● Extract provided:
┌──
# Adaptive Buffer Sizing Optimization

RustFS implements intelligent adaptive buffer sizing optimization that automatically adjusts buffer sizes based on file size and workload type to achieve optimal balance between performance, memory usage, and security.

## Overview

The adaptive buffer sizing system provides:

- **Automatic buffer size selection** based on file size
- **Workload-specific optimizations** for different use cases
- **Special environment support** (Kylin, NeoKylin, Unity OS, etc.)
- **Memory pressure awareness** with configurable limits
- **Unknown file size handling** for streaming scenarios

## Workload Profiles

### GeneralPurpose (Default)

Balanced performance and memory usage for general-purpose workloads.
└──
● Supplied data:
┌──
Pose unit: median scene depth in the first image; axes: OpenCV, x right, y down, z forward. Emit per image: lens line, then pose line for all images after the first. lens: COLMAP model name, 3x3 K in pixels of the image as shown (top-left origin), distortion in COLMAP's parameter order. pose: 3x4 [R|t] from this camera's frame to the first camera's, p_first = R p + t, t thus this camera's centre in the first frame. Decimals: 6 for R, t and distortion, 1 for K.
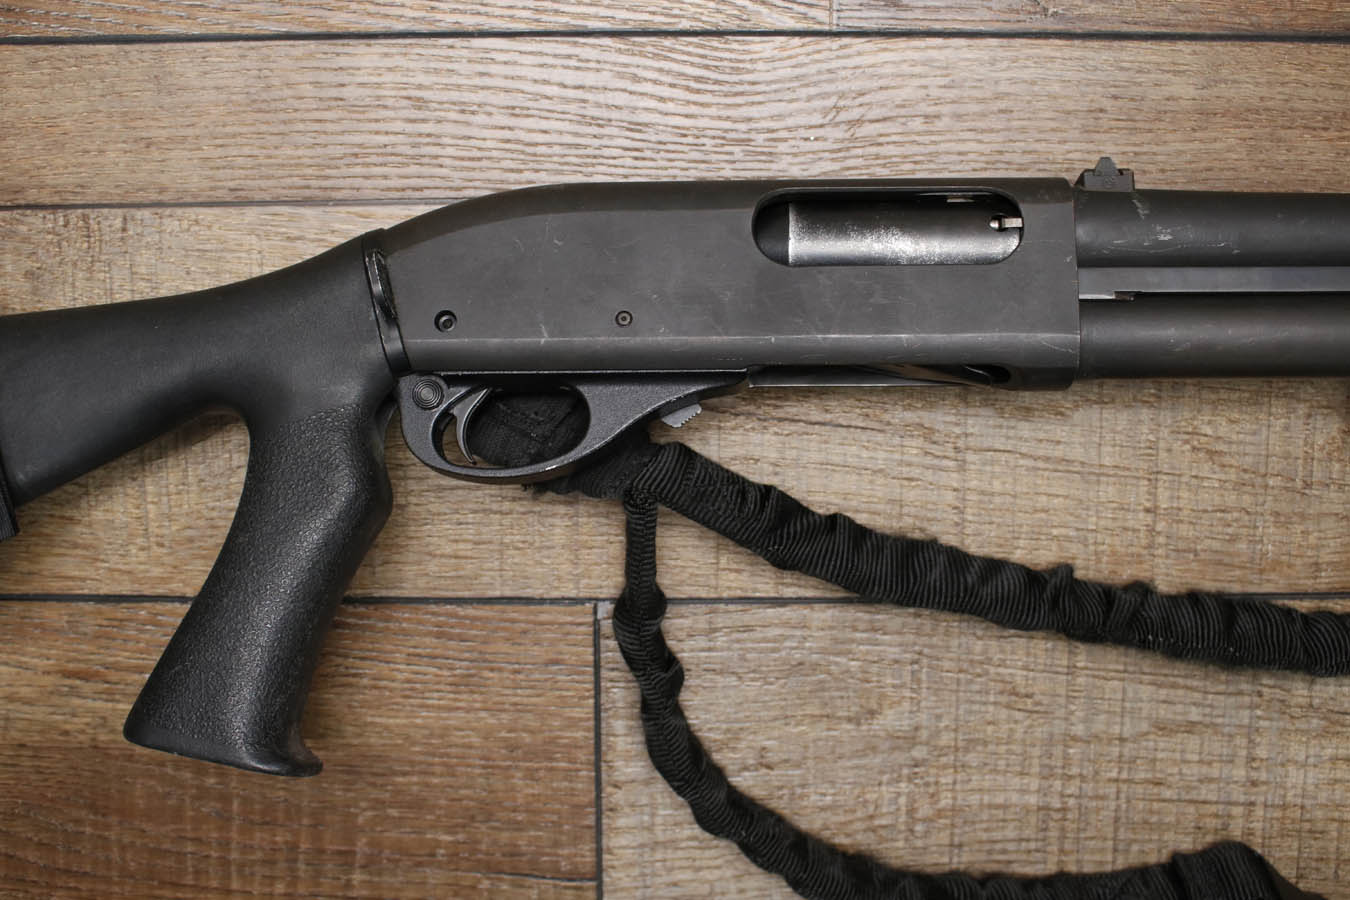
lens RADIAL K [[1365.6, 0, 666.0], [0, 1365.6, 453.1], [0, 0, 1]] dist [-0.129904, 0.139432]
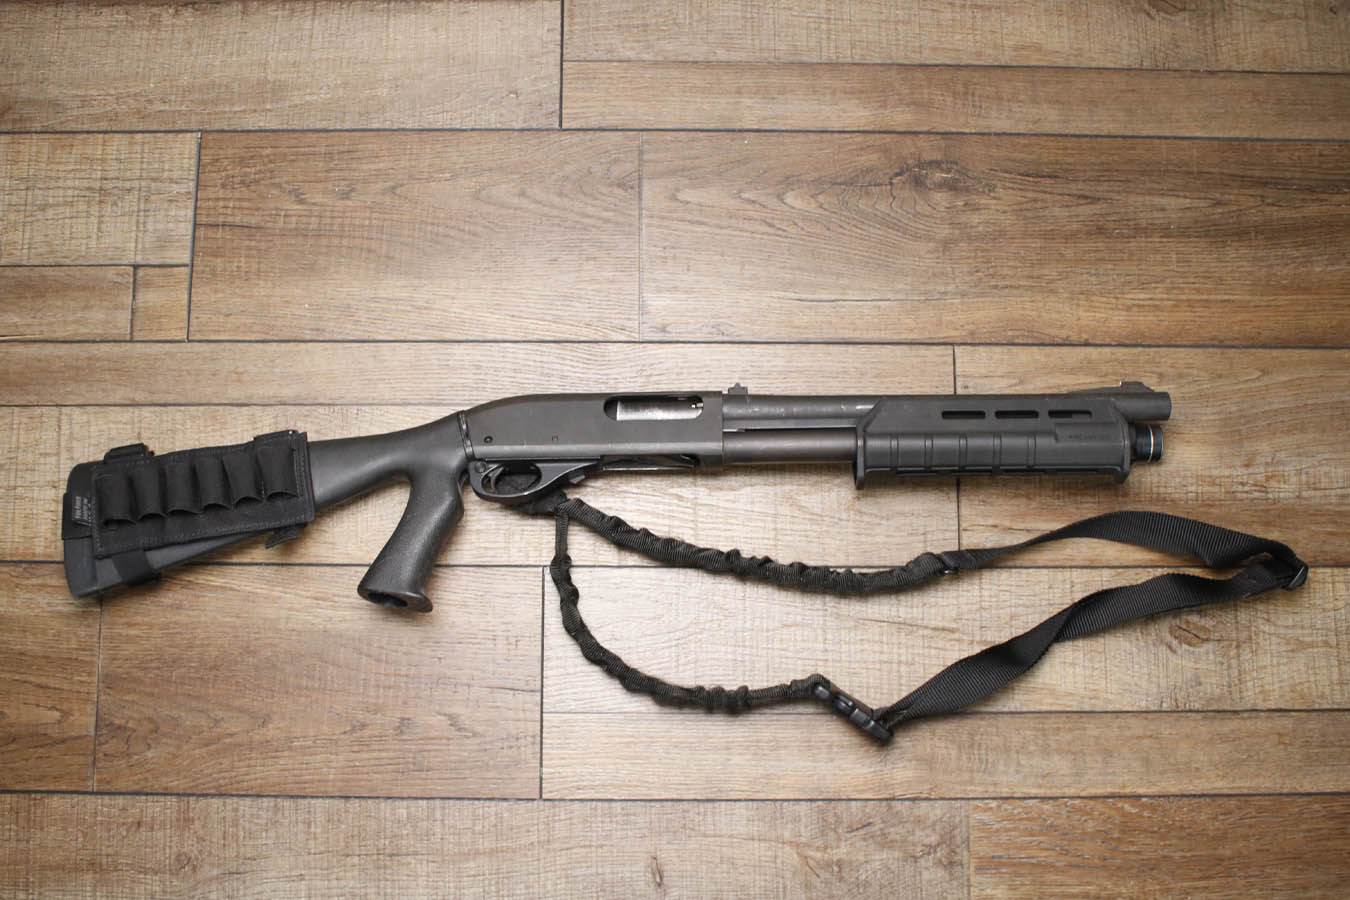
lens RADIAL K [[1365.6, 0, 666.0], [0, 1365.6, 453.1], [0, 0, 1]] dist [-0.129904, 0.139432]
pose [[0.999846, 0.006837, 0.016188, 0.130630], [-0.002152, 0.961918, -0.273328, 0.597945], [-0.017441, 0.273251, 0.961785, -1.432875]]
└──
● Questions to answer:
• 1. Reproduce the passage of the adaptive buffer sizing text from "- **Memory pressure" to "### GeneralPurpose (Default)" word for word.
• 2. Write out the lines of the records above verbatim, leaving the pictures out.

● Per-task outputs:
• 1.
- **Memory pressure awareness** with configurable limits
- **Unknown file size handling** for streaming scenarios

## Workload Profiles

### GeneralPurpose (Default)

• 2.
Pose unit: median scene depth in the first image; axes: OpenCV, x right, y down, z forward. Emit per image: lens line, then pose line for all images after the first. lens: COLMAP model name, 3x3 K in pixels of the image as shown (top-left origin), distortion in COLMAP's parameter order. pose: 3x4 [R|t] from this camera's frame to the first camera's, p_first = R p + t, t thus this camera's centre in the first frame. Decimals: 6 for R, t and distortion, 1 for K.
lens RADIAL K [[1365.6, 0, 666.0], [0, 1365.6, 453.1], [0, 0, 1]] dist [-0.129904, 0.139432]
lens RADIAL K [[1365.6, 0, 666.0], [0, 1365.6, 453.1], [0, 0, 1]] dist [-0.129904, 0.139432]
pose [[0.999846, 0.006837, 0.016188, 0.130630], [-0.002152, 0.961918, -0.273328, 0.597945], [-0.017441, 0.273251, 0.961785, -1.432875]]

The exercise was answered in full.